:: Text excerpt ::
================

Is $x^x=y$ solvable for $x$?

Question

Given that

1. $x^x = y$; and
2. given some value for $y$

is there a way to expressly solve that equation for $x$?

Answer 1

As Aryabhata mentions this is another application for the Lambert W function. The solution to your problem is presented in the wikipedia article. Using elementary substitutions you have

$$x=\frac{\ln(y)}{W(\ln y)}$$

If you are interested in the asymptotic growth of $x$ relative to $y$, note that for every $z$: $W(z) = \ln{z} - \ln\ln{z} + o(1)$. Hence:

$$x=\frac{\ln(y)}{\ln{\ln y} - \ln\ln{\ln y} + o(1)} = \Theta\left( \frac{\ln y}{\ln \ln y}\right)$$

Answer 2

You should try WolframAlpha for similar problems. WolframAlpha would solve y=x^x for y=5 as shown here (using Lamber W Function as suggested before).

Answer 3

Given y, you can solve y = x**x with a simple iteration:

1. Set x_0 = 2 (or anything else really)
2. x_(i+1) = ln y / ln x_i
3. Repeat 2 until abs(x_(i+1) - x_i) < threshold

It's akin to Newton's method of finding square roots.

The convergence of this process is the "natural base of y to itself", or the "exponential root" of y.

If you think about this iteration, you're iteratively performing the base-change logarithm formula. So at first you get y's logarithm (or "bit length") in base 2. Then in base of what y was in base 2, and so on. Successive values oscillate around the "natural base of y to itself" until it converges.

It's pretty interesting. I wonder if there's anything special about the value of x for each y.

As other people have said, you can take log of each side, to get:

ln y = ln x**x, which is ln y = x ln x, and the iteration

================

:: Data provided ::

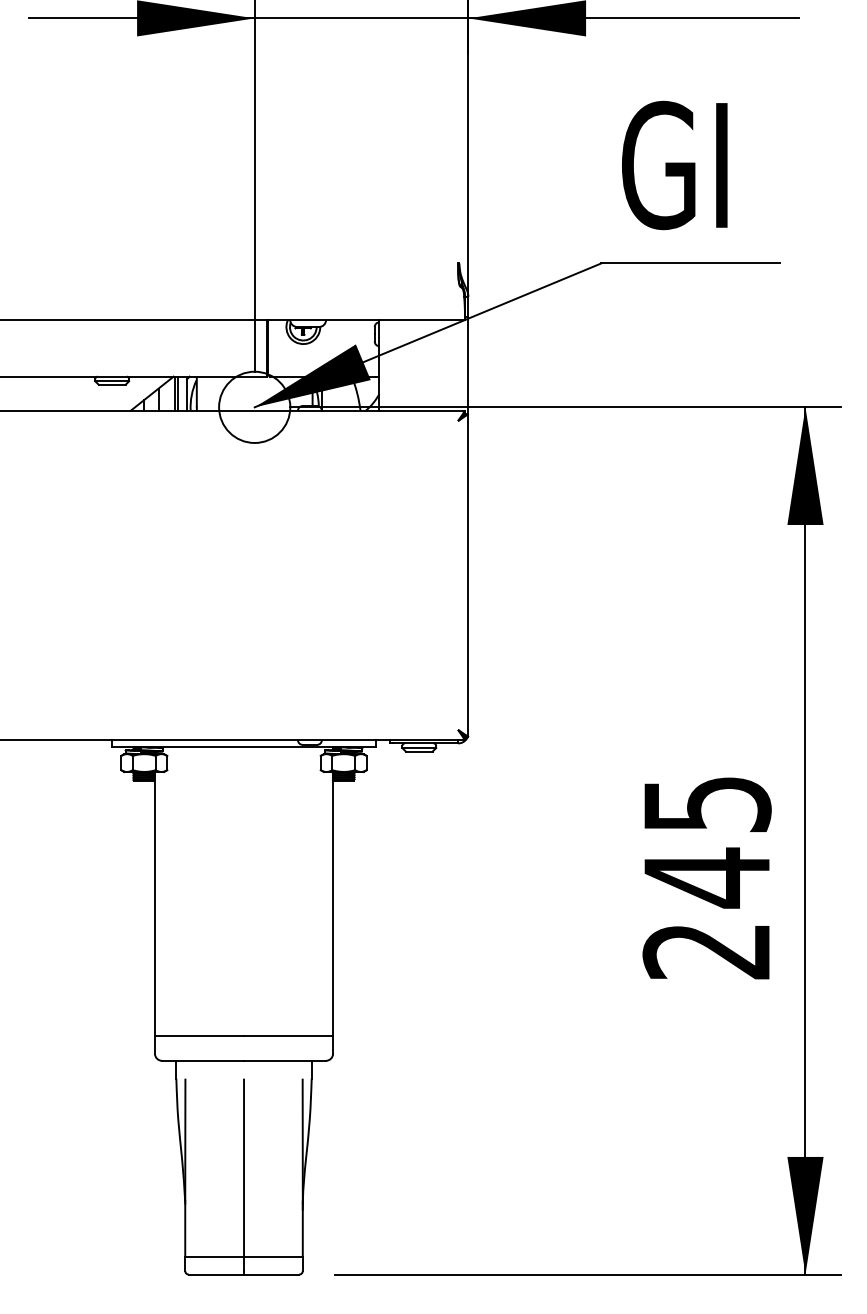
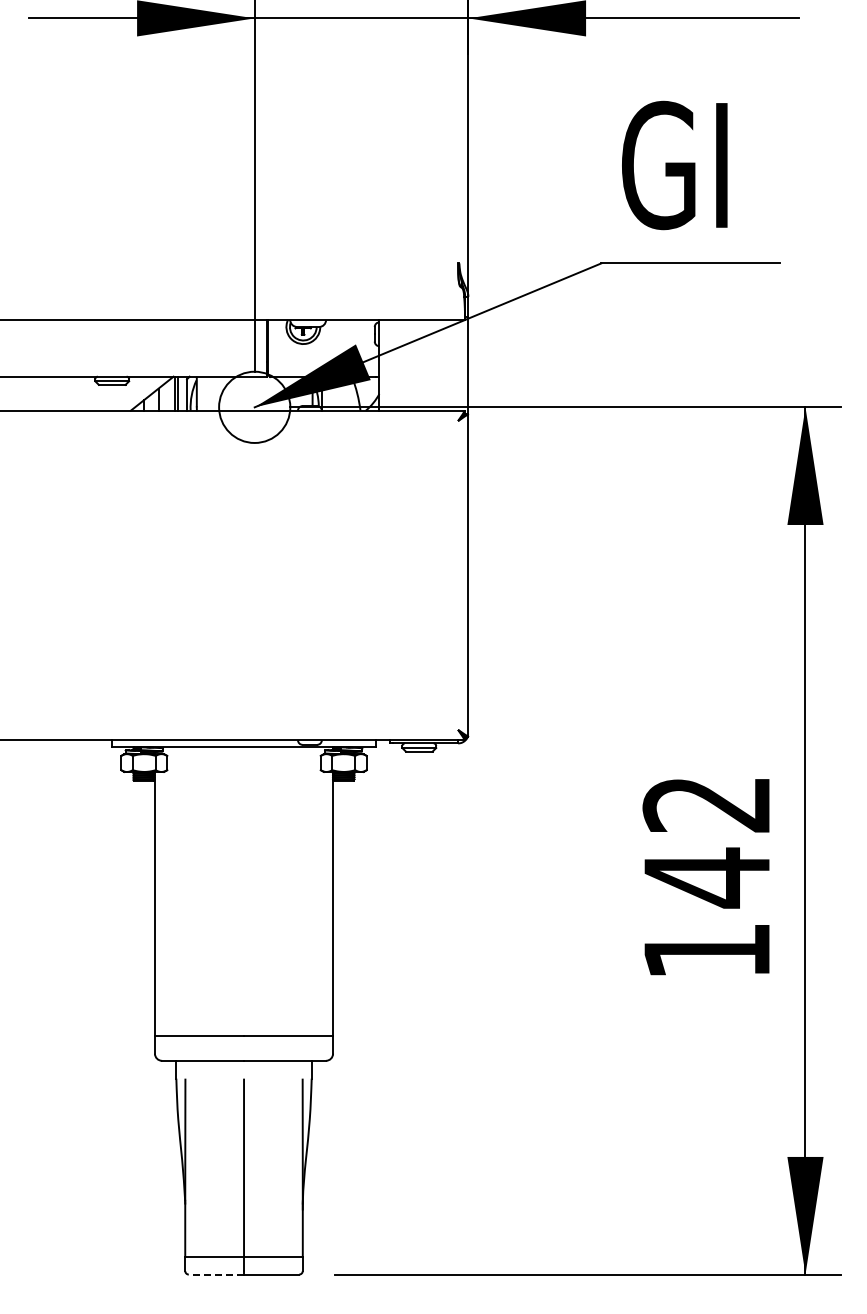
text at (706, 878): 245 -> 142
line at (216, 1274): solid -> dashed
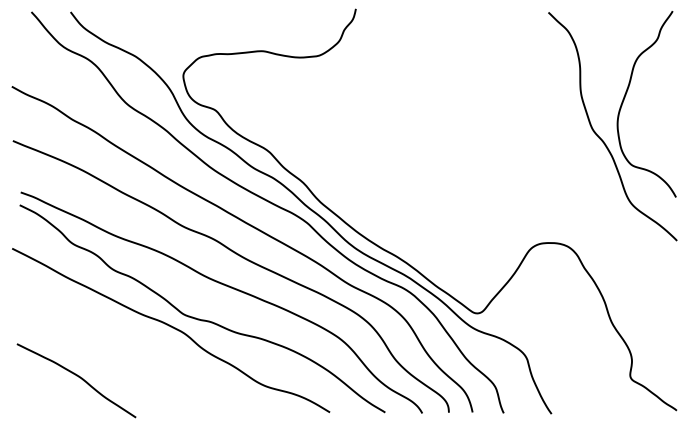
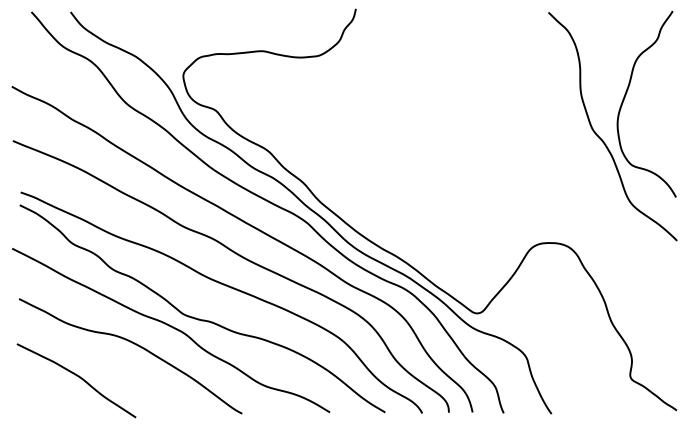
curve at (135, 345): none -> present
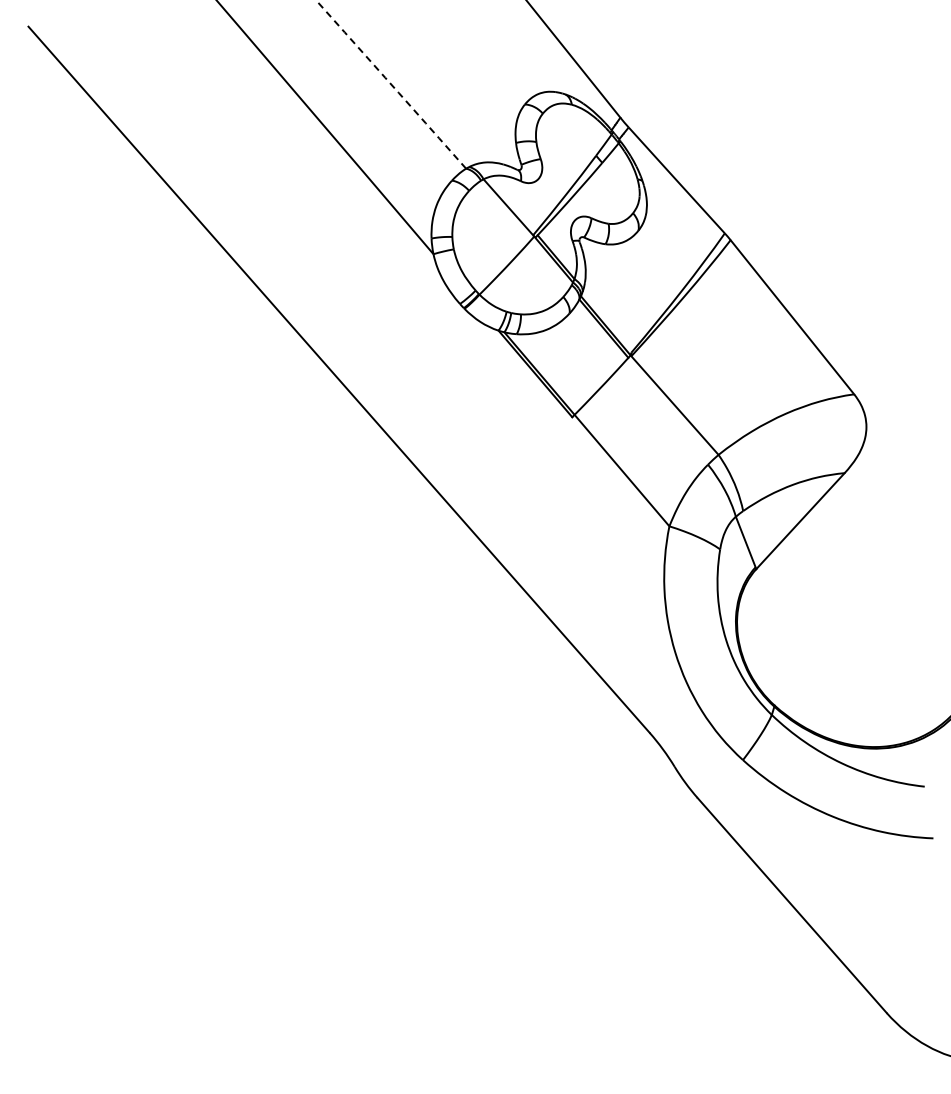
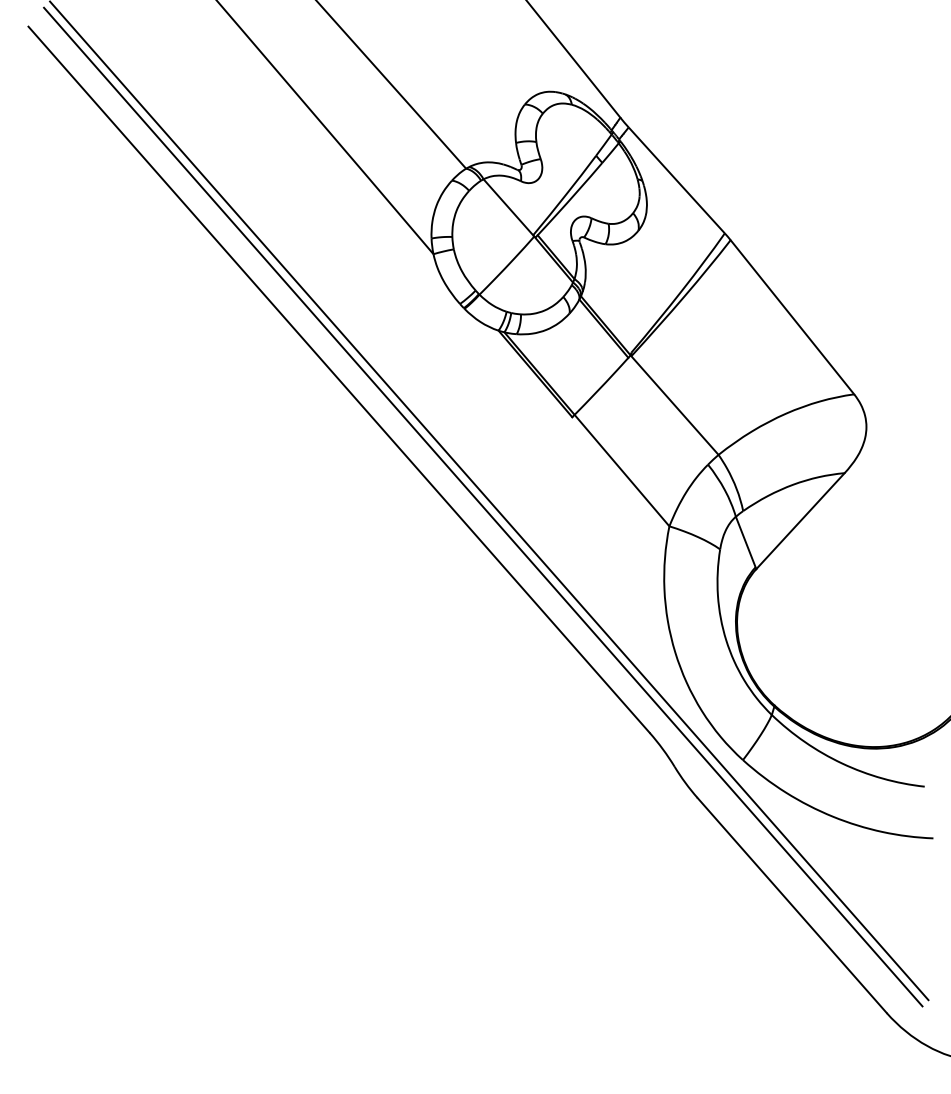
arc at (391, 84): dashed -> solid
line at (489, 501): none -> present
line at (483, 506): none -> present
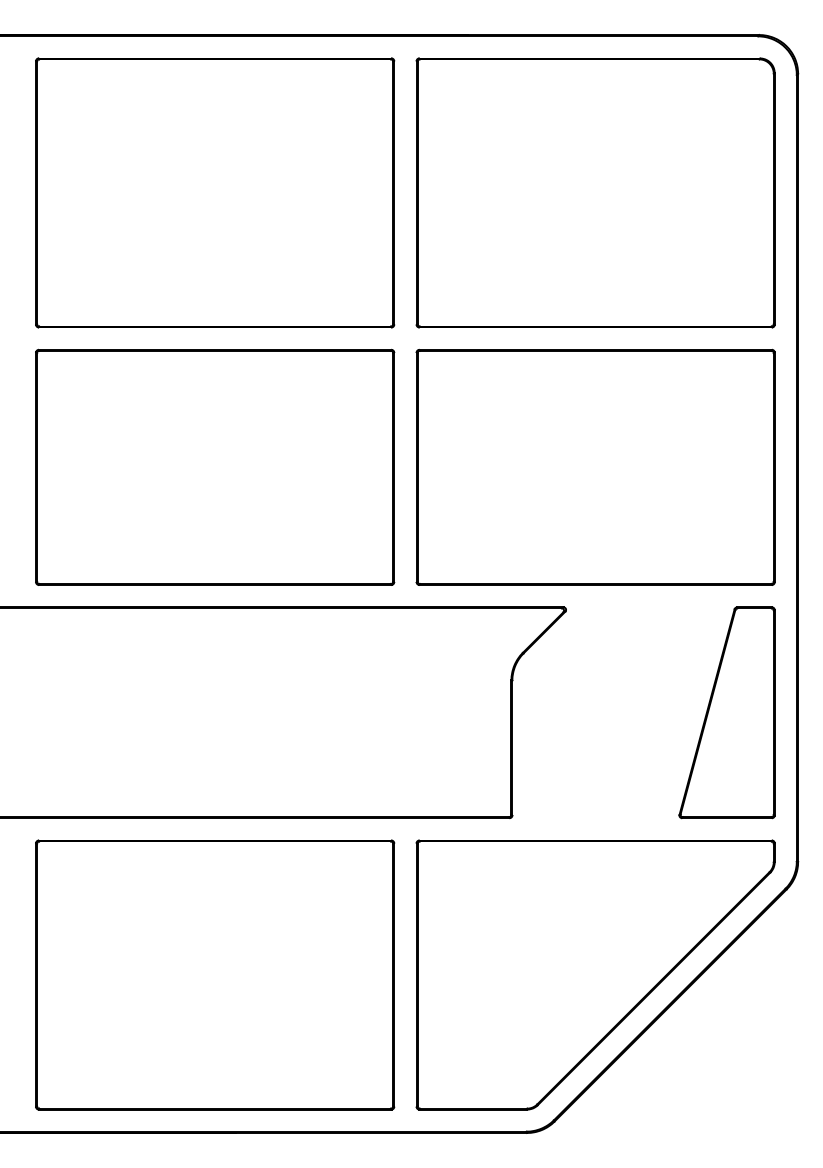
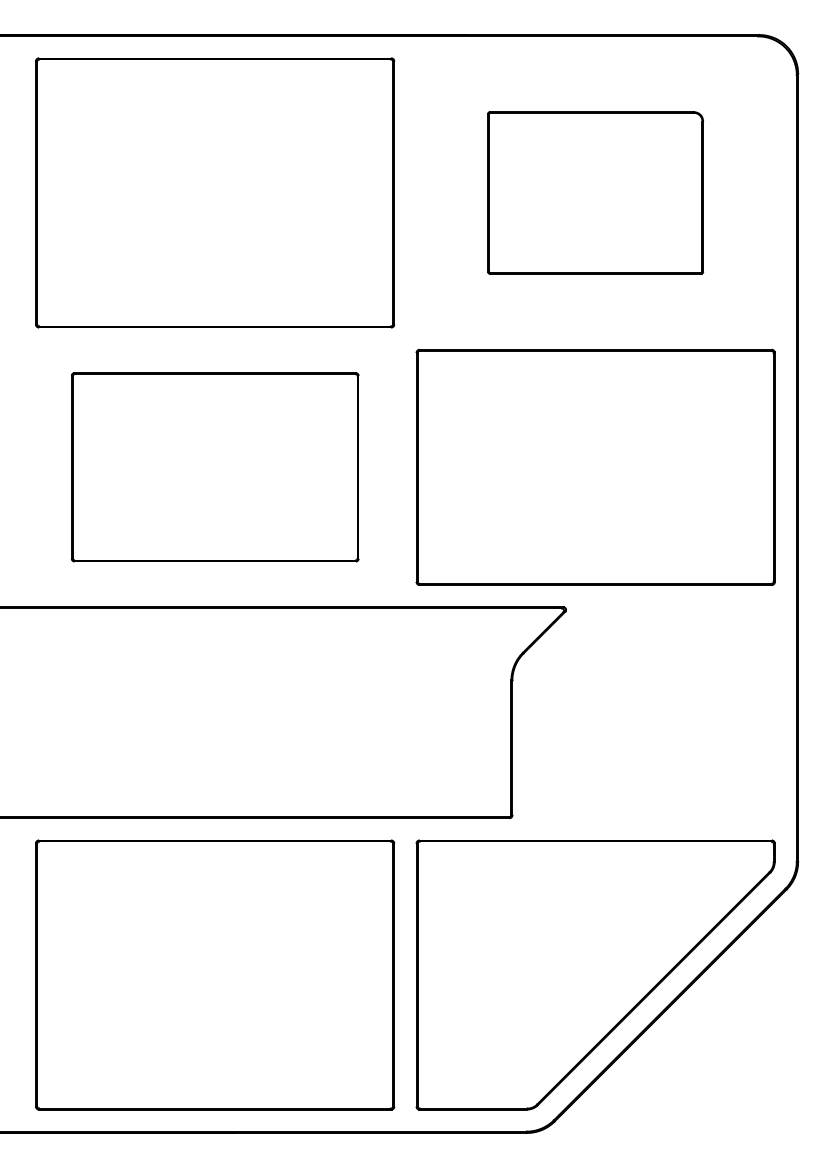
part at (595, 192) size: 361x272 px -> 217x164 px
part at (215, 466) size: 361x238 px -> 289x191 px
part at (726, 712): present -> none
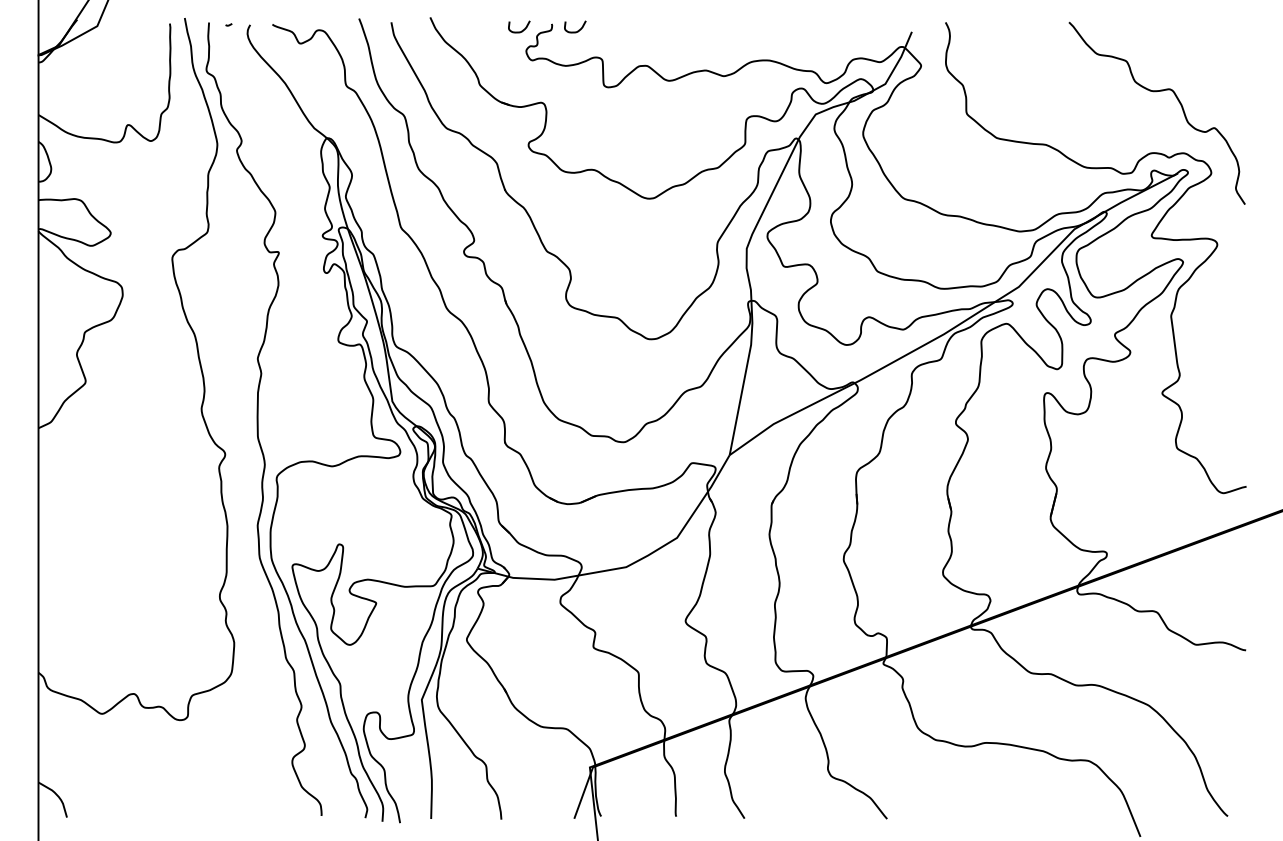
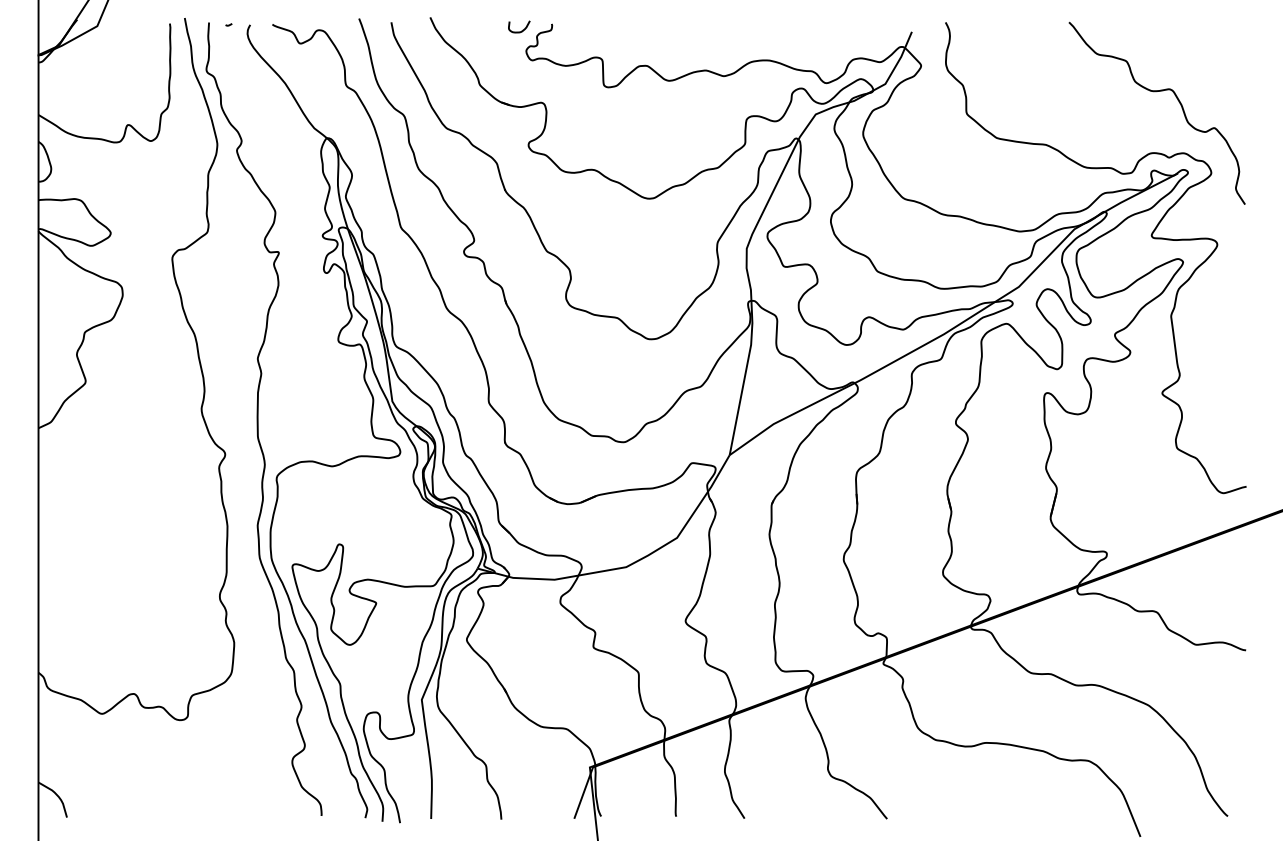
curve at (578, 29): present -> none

================

:: Tasks to complete ::
1. From the thread on solving x^x = y, copy the passage from "It's akin to" to "for each y.".
2. What starting value does the iterative method in the thread on solving x^x = y use for x_0?

:: Solved problems ::
1.
It's akin to Newton's method of finding square roots.

The convergence of this process is the "natural base of y to itself", or the "exponential root" of y.

If you think about this iteration, you're iteratively performing the base-change logarithm formula. So at first you get y's logarithm (or "bit length") in base 2. Then in base of what y was in base 2, and so on. Successive values oscillate around the "natural base of y to itself" until it converges.

It's pretty interesting. I wonder if there's anything special about the value of x for each y.

2. It sets x_0 = 2, though it notes that almost any other value would work.